Célébrations à Rabat

Organisé par AFAC en collaboration avec Kulte Center for Contemporary Art and Editions et la fondation HIBA, ce second volet de célébration du 15e anniversaire de AFAC, lancée à Berlin en janvier 2023 sur la thématique des « Cultures du scandale », « On Entering the Garden » réunira à Rabat, du 31 août au 2 septembre, des universitaires (Stefania Pandolfo, Peter Limbrick, Zahia Rahmani, Grégory Quenet…), des poètes (Rim Battal, Souad Labbize…), des auteurs (Abdallah Taïa, Farouk Mardam-Bey, Driss Ksikes, Hoda Barakat…), des cinéastes (Salim Mrad, Adnane Baraka…) et des artistes (Hamed Sinno, Rana el-Nemr, Myriam el-Haïk, Youssef el-Tekhin…) autour de rencontres, performances, lectures et autres projections qui auront lieu entre le café culturel La Scène et Cinéma Renaissance.

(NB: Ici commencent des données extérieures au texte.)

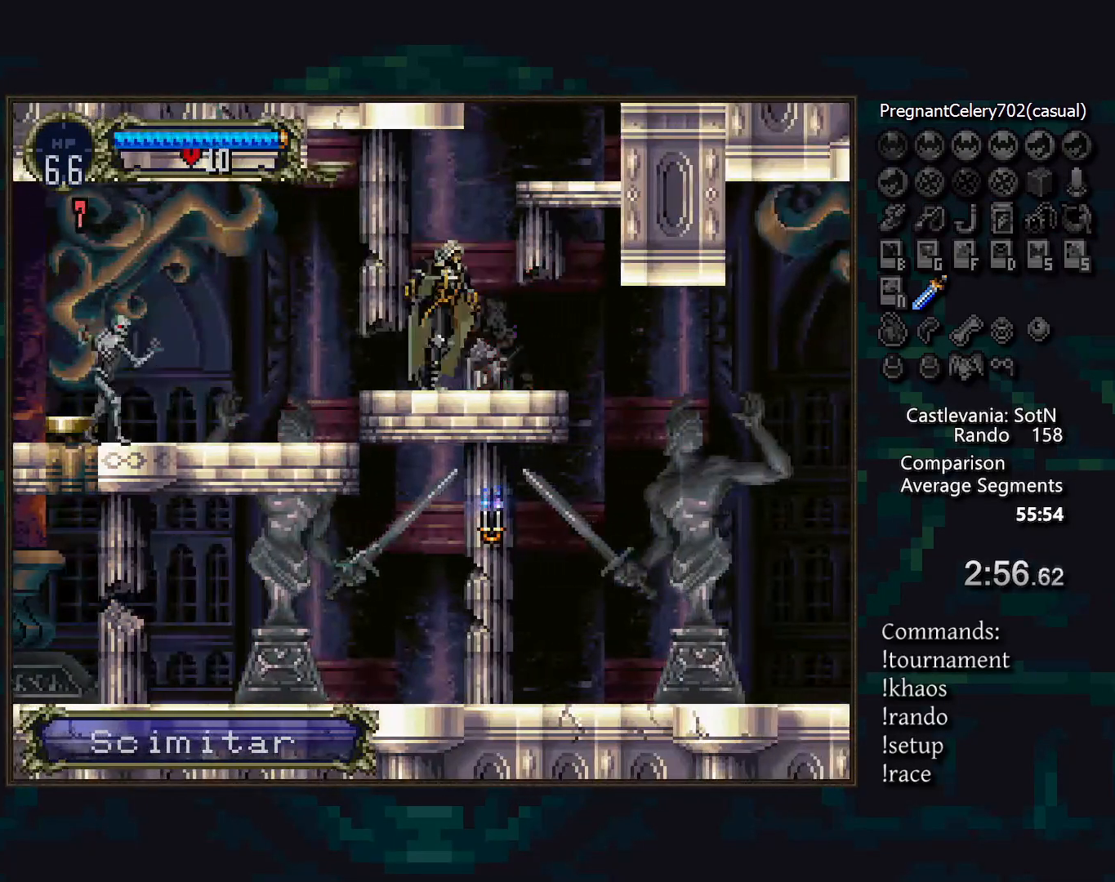
{"buttons": [], "events": [[100, "CROSS", "down"], [417, "CROSS", "up"]]}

« Poems of Consumption » de Hamed Sinno. DR


Myriam el-Haik, « Jardin intime » (aquarelle sur papier; 24 x 24 cm, 2010).

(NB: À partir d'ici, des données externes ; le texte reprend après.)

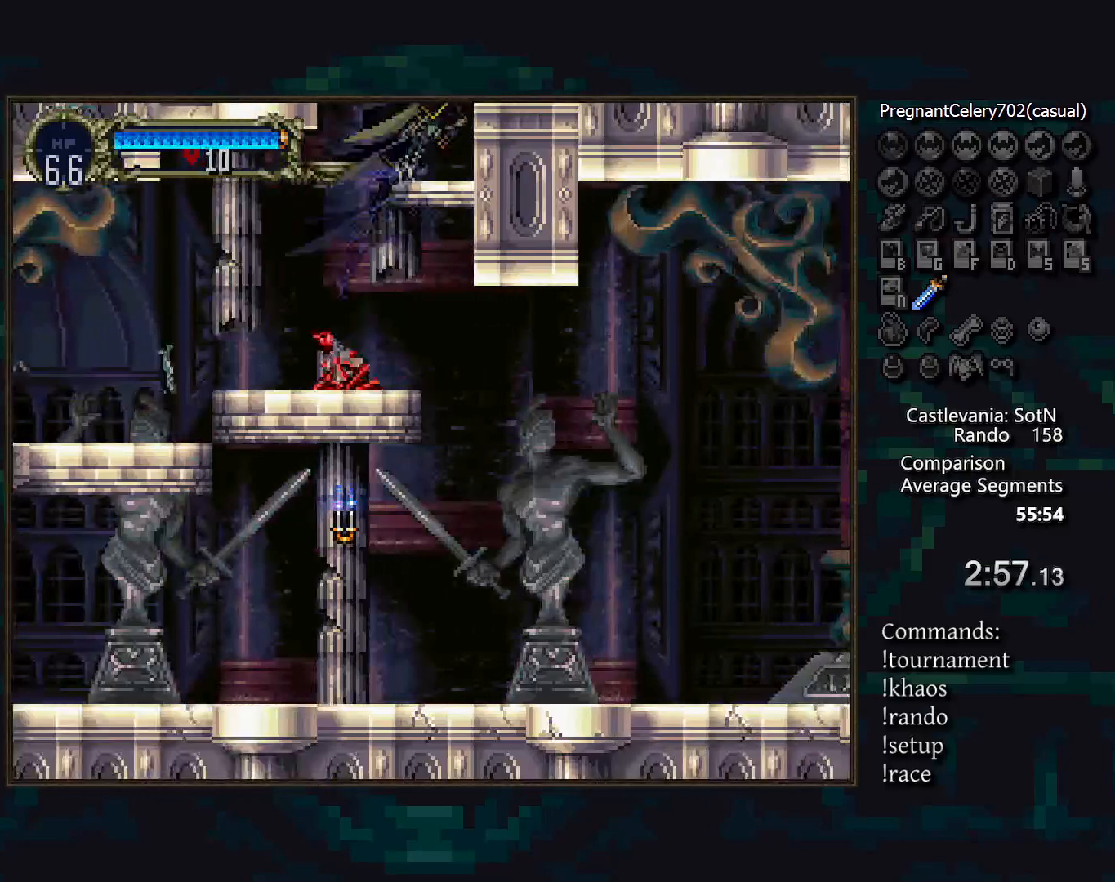
{"buttons": ["CROSS"], "events": [[250, "CROSS", "down"]]}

Rythme ternaire : c’est sur un pas faste, lourd et majestueux que s’avancent les instruments introduisant le corps de vestale, le visage immaculé puis le phrasé mélancolique de la sublime Asmahan. Nous sommes en 1938. Sur des paroles de Abdelaziz Salam et une composition de Medhat Assem, la diva syro-libanaise s’apprête à entrer dans l’enclos d’un jardin d’où émane un parfum de...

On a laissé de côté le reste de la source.